/---
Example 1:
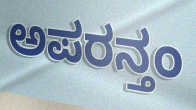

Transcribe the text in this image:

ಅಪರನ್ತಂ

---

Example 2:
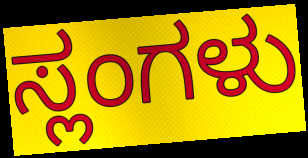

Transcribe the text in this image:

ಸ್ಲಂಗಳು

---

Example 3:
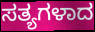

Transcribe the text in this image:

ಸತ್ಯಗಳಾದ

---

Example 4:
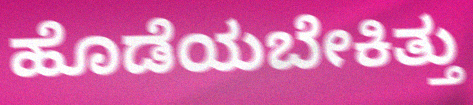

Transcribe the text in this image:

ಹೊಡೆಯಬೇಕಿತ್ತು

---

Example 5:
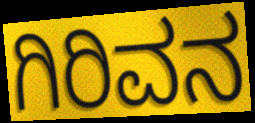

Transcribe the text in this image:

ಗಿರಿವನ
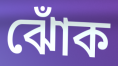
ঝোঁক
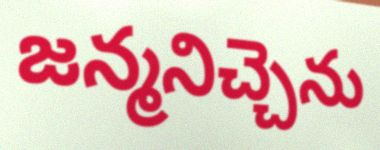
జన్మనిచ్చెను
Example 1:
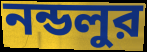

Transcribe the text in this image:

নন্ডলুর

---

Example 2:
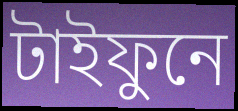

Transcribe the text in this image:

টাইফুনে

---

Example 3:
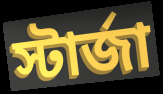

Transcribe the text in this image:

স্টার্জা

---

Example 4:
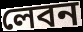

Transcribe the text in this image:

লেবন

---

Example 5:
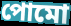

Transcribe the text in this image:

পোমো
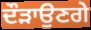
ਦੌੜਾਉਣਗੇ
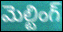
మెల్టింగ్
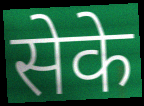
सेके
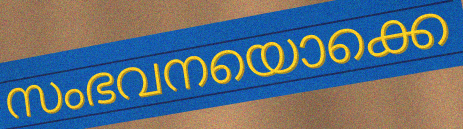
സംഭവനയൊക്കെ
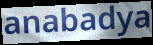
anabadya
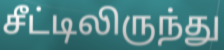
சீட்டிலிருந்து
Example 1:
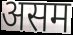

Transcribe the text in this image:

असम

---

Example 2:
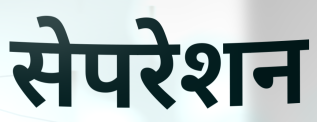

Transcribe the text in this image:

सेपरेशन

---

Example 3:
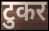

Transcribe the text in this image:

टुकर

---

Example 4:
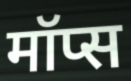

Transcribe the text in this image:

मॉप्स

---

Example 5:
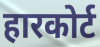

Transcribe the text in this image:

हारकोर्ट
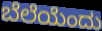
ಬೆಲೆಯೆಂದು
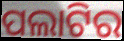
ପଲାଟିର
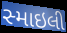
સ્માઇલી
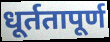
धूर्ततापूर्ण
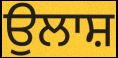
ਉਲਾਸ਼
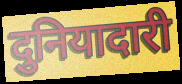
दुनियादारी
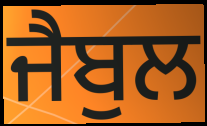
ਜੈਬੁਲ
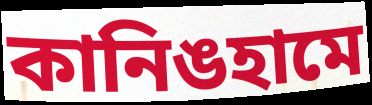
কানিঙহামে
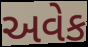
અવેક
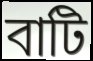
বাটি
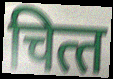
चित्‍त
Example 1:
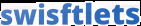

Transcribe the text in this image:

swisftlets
\---
The expected output is each record, copied exactly, and nothing in place of the pictures.

Example 1:

Transcribe the text in this image:

ಅಪರನ್ತಂ

---

Example 2:

Transcribe the text in this image:

ಸ್ಲಂಗಳು

---

Example 3:

Transcribe the text in this image:

ಸತ್ಯಗಳಾದ

---

Example 4:

Transcribe the text in this image:

ಹೊಡೆಯಬೇಕಿತ್ತು

---

Example 5:

Transcribe the text in this image:

ಗಿರಿವನ
ঝোঁক
జన్మనిచ్చెను
Example 1:

Transcribe the text in this image:

নন্ডলুর

---

Example 2:

Transcribe the text in this image:

টাইফুনে

---

Example 3:

Transcribe the text in this image:

স্টার্জা

---

Example 4:

Transcribe the text in this image:

লেবন

---

Example 5:

Transcribe the text in this image:

পোমো
ਦੌੜਾਉਣਗੇ
మెల్టింగ్
सेके
സംഭവനയൊക്കെ
anabadya
சீட்டிலிருந்து
Example 1:

Transcribe the text in this image:

असम

---

Example 2:

Transcribe the text in this image:

सेपरेशन

---

Example 3:

Transcribe the text in this image:

टुकर

---

Example 4:

Transcribe the text in this image:

मॉप्स

---

Example 5:

Transcribe the text in this image:

हारकोर्ट
ಬೆಲೆಯೆಂದು
ପଲାଟିର
સ્માઇલી
धूर्ततापूर्ण
ਉਲਾਸ਼
दुनियादारी
ਜੈਬੁਲ
কানিঙহামে
અવેક
বাটি
चित्‍त
Example 1:

Transcribe the text in this image:

swisftlets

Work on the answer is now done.